[Dataset records]
--- start ---
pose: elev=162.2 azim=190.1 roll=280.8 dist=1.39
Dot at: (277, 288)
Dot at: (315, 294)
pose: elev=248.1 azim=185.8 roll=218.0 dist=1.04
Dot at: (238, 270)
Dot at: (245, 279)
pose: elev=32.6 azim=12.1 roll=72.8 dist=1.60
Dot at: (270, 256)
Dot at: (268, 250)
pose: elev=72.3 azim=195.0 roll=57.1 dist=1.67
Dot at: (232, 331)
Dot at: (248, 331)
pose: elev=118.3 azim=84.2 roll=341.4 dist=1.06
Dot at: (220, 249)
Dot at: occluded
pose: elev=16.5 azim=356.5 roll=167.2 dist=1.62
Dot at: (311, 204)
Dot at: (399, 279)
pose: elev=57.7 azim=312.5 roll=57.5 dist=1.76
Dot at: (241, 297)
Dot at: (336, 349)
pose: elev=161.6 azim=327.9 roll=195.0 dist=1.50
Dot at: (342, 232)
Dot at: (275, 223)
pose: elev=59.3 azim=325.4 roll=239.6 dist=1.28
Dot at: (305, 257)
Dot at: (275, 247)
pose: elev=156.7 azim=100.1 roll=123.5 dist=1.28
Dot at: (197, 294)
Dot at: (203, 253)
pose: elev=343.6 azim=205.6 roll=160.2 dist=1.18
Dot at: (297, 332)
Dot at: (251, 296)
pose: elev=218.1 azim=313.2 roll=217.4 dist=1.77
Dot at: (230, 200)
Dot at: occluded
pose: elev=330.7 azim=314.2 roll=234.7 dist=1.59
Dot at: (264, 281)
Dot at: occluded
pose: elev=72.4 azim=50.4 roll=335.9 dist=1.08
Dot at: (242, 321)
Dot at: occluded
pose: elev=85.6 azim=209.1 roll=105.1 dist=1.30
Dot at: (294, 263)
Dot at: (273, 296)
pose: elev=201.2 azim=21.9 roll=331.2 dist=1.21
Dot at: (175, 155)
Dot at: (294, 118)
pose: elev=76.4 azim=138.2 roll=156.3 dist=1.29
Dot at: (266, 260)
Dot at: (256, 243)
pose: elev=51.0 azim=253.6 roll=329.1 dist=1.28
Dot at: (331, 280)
--- end ---
DIRECTIVE:
Copy out every line of the entries above, character for character.

CORRECT OUTPUT:
pose: elev=162.2 azim=190.1 roll=280.8 dist=1.39
Dot at: (277, 288)
Dot at: (315, 294)
pose: elev=248.1 azim=185.8 roll=218.0 dist=1.04
Dot at: (238, 270)
Dot at: (245, 279)
pose: elev=32.6 azim=12.1 roll=72.8 dist=1.60
Dot at: (270, 256)
Dot at: (268, 250)
pose: elev=72.3 azim=195.0 roll=57.1 dist=1.67
Dot at: (232, 331)
Dot at: (248, 331)
pose: elev=118.3 azim=84.2 roll=341.4 dist=1.06
Dot at: (220, 249)
Dot at: occluded
pose: elev=16.5 azim=356.5 roll=167.2 dist=1.62
Dot at: (311, 204)
Dot at: (399, 279)
pose: elev=57.7 azim=312.5 roll=57.5 dist=1.76
Dot at: (241, 297)
Dot at: (336, 349)
pose: elev=161.6 azim=327.9 roll=195.0 dist=1.50
Dot at: (342, 232)
Dot at: (275, 223)
pose: elev=59.3 azim=325.4 roll=239.6 dist=1.28
Dot at: (305, 257)
Dot at: (275, 247)
pose: elev=156.7 azim=100.1 roll=123.5 dist=1.28
Dot at: (197, 294)
Dot at: (203, 253)
pose: elev=343.6 azim=205.6 roll=160.2 dist=1.18
Dot at: (297, 332)
Dot at: (251, 296)
pose: elev=218.1 azim=313.2 roll=217.4 dist=1.77
Dot at: (230, 200)
Dot at: occluded
pose: elev=330.7 azim=314.2 roll=234.7 dist=1.59
Dot at: (264, 281)
Dot at: occluded
pose: elev=72.4 azim=50.4 roll=335.9 dist=1.08
Dot at: (242, 321)
Dot at: occluded
pose: elev=85.6 azim=209.1 roll=105.1 dist=1.30
Dot at: (294, 263)
Dot at: (273, 296)
pose: elev=201.2 azim=21.9 roll=331.2 dist=1.21
Dot at: (175, 155)
Dot at: (294, 118)
pose: elev=76.4 azim=138.2 roll=156.3 dist=1.29
Dot at: (266, 260)
Dot at: (256, 243)
pose: elev=51.0 azim=253.6 roll=329.1 dist=1.28
Dot at: (331, 280)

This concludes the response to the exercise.